An İstanbul court has ruled to strip journalist Ekrem Dumanlı and former prosecutor Zekeriya Öz, defendants in the murder case of Turkish-Armenian journalist Hrant Dink, of their assets on the grounds that “conditions have arisen to declare them as fugitives,” local media reported on Wednesday.
The 52-year-old Dink, editor-in-chief of the Turkish-Armenian bilingual Agos weekly, was shot dead with two bullets to the head outside the newspaper’s headquarters in central İstanbul on January 19, 2007 by a then-17-year-old jobless high-school dropout.
The İstanbul 14th High Criminal Court previously ruled that the journalist’s murder was committed “in line with the objectives of FETÖ” –- a derogatory term used by the Turkish government to refer to the Gülen movement as a terrorist organization.
The Gülen movement is a faith-based group that focuses on science education, volunteerism, community involvement, social work and interfaith and intercultural dialogue. It is inspired by the teachings of Muslim preacher Fethullah Gülen.
The court, which had also ruled to seize the assets of Gülen and 10 other defendants as part of the same case, on Wednesday ordered the seizure of Dumanlı and Öz’s assets.
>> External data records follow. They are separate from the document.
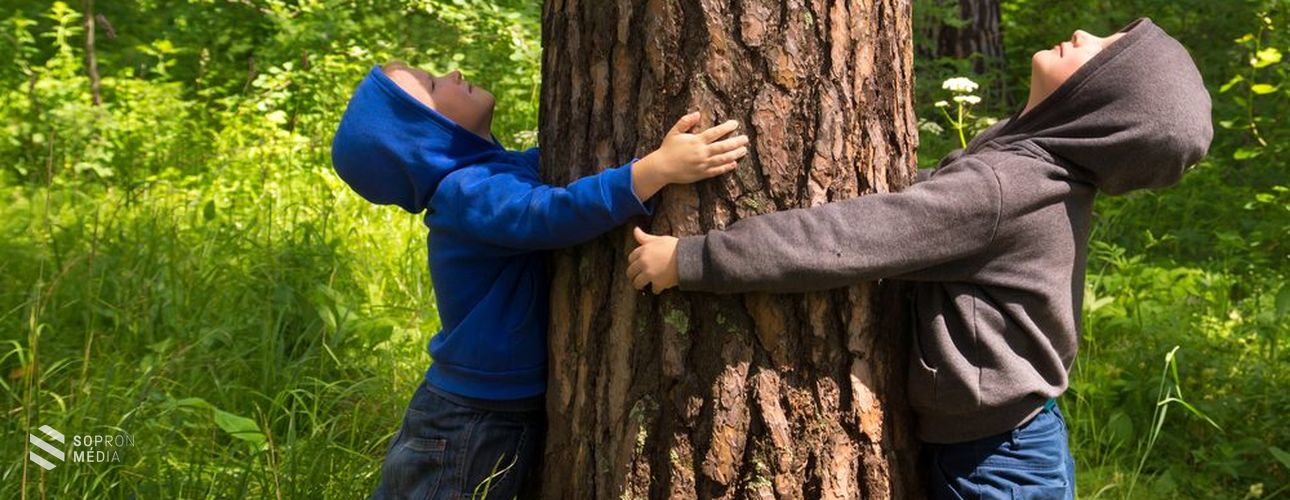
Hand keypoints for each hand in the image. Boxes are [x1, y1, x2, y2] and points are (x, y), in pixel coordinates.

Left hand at [627, 227, 679, 293]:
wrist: (687, 257)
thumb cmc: (674, 246)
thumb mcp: (658, 239)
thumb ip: (645, 237)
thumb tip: (635, 229)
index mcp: (643, 251)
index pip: (631, 258)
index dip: (633, 262)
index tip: (636, 265)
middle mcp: (643, 263)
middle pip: (631, 272)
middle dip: (633, 275)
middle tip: (636, 277)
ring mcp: (649, 274)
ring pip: (638, 283)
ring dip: (640, 285)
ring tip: (643, 286)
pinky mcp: (658, 283)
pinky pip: (653, 289)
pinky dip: (656, 289)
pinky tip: (659, 288)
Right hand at [631, 112, 748, 200]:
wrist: (662, 168)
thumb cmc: (668, 149)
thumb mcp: (674, 132)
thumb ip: (685, 121)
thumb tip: (697, 113)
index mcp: (696, 141)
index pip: (715, 133)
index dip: (727, 127)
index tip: (735, 123)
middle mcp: (701, 153)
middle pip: (723, 146)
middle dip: (736, 142)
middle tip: (745, 138)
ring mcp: (703, 164)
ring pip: (723, 159)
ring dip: (735, 154)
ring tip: (744, 150)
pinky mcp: (702, 174)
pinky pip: (717, 171)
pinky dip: (726, 167)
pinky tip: (734, 163)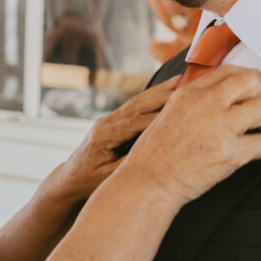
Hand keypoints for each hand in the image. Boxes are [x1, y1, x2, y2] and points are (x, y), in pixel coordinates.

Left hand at [53, 78, 179, 202]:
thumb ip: (131, 162)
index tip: (183, 111)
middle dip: (164, 95)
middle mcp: (106, 122)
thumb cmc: (88, 181)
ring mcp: (109, 120)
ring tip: (183, 79)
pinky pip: (136, 105)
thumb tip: (156, 151)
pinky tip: (170, 89)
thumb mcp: (110, 177)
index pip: (137, 123)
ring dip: (161, 90)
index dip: (160, 117)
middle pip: (139, 104)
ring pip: (138, 101)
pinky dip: (154, 96)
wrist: (71, 178)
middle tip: (190, 85)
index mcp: (104, 135)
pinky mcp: (114, 121)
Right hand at [124, 65, 260, 206]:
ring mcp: (219, 127)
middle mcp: (206, 104)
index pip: (231, 70)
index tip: (256, 90)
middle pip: (253, 81)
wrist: (149, 180)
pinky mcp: (229, 153)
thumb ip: (195, 99)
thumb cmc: (157, 152)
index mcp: (190, 93)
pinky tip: (255, 152)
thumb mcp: (170, 112)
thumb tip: (225, 93)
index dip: (250, 79)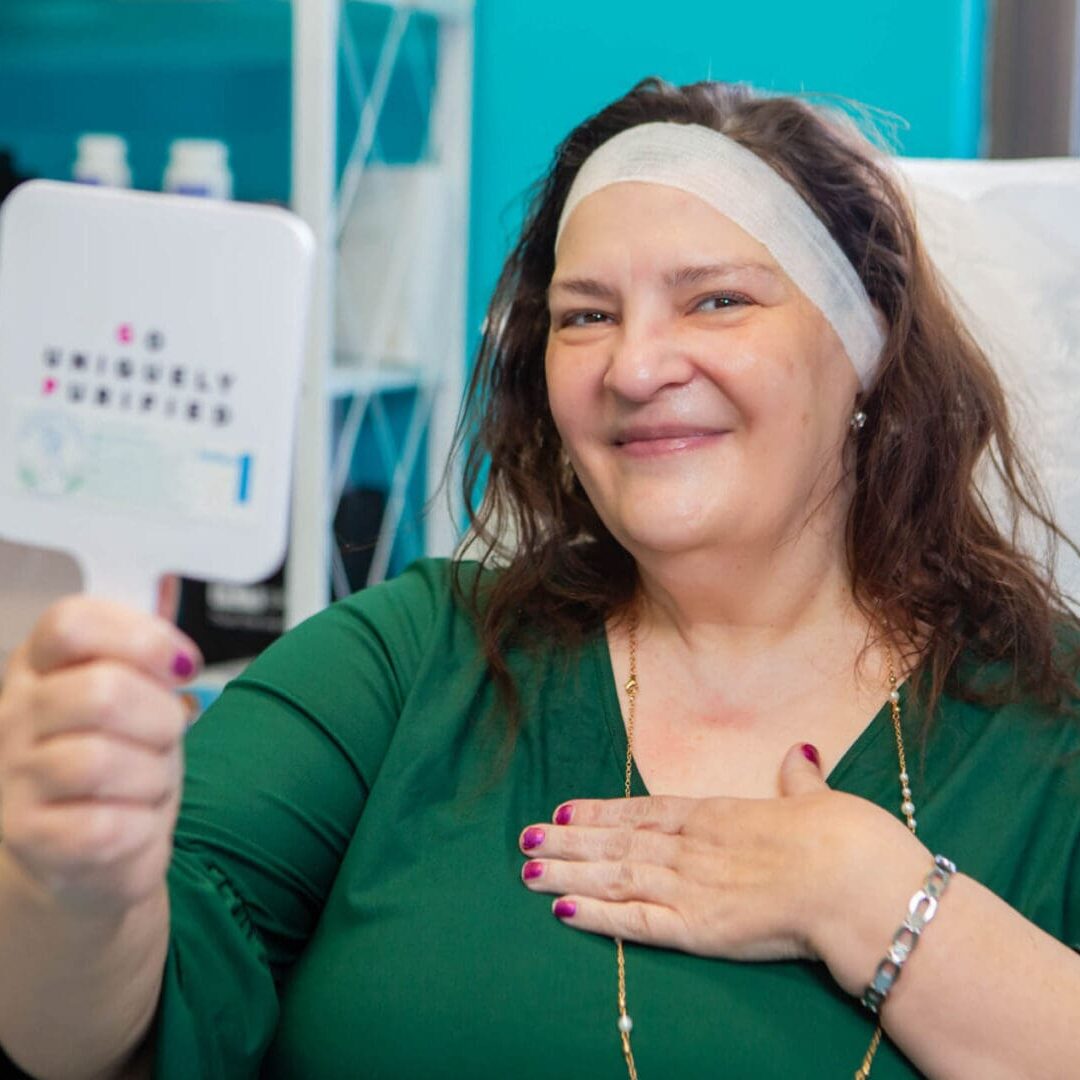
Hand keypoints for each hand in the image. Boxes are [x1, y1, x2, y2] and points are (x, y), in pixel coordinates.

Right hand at [0, 596, 201, 918]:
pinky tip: (134, 822)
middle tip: (166, 735)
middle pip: (101, 691)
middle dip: (160, 716)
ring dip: (151, 774)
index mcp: (40, 668)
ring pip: (99, 761)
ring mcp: (14, 779)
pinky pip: (105, 826)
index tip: (181, 666)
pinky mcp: (31, 838)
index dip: (142, 638)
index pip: (71, 623)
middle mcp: (14, 716)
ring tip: (147, 783)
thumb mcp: (138, 698)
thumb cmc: (122, 760)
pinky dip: (140, 825)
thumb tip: (179, 659)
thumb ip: (149, 663)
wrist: (89, 849)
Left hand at [519, 742, 925, 981]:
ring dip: (567, 873)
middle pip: (615, 843)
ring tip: (527, 870)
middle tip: (525, 839)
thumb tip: (801, 752)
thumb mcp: (816, 799)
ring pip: (613, 876)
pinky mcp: (695, 929)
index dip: (599, 813)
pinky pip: (634, 921)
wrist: (852, 877)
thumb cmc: (842, 837)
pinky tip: (562, 910)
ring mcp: (688, 886)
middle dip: (568, 842)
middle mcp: (690, 847)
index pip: (642, 812)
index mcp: (715, 815)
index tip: (564, 811)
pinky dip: (595, 916)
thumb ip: (798, 781)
For years, prosecutors have looked into alleged links between the suspects and Gülen, who is accused of masterminding a failed coup against President Recep Tayyip Erdoğan in 2016, although he strongly denies the charges.
The Turkish government’s ongoing crackdown on the Gülen movement was launched following corruption investigations in late 2013 that implicated Erdoğan’s close circle and culminated in the aftermath of a failed coup on July 15, 2016.
Although both Gülen and his followers deny any involvement in the abortive putsch and in any terrorist activity, a total of 622,646 people have been investigated and 301,932 have been detained, while 96,000 others have been jailed due to alleged links to the group since the failed coup, according to the latest Interior Ministry data. The data further show that there are currently 25,467 people in Turkey’s prisons who were jailed on alleged links to the faith-based movement.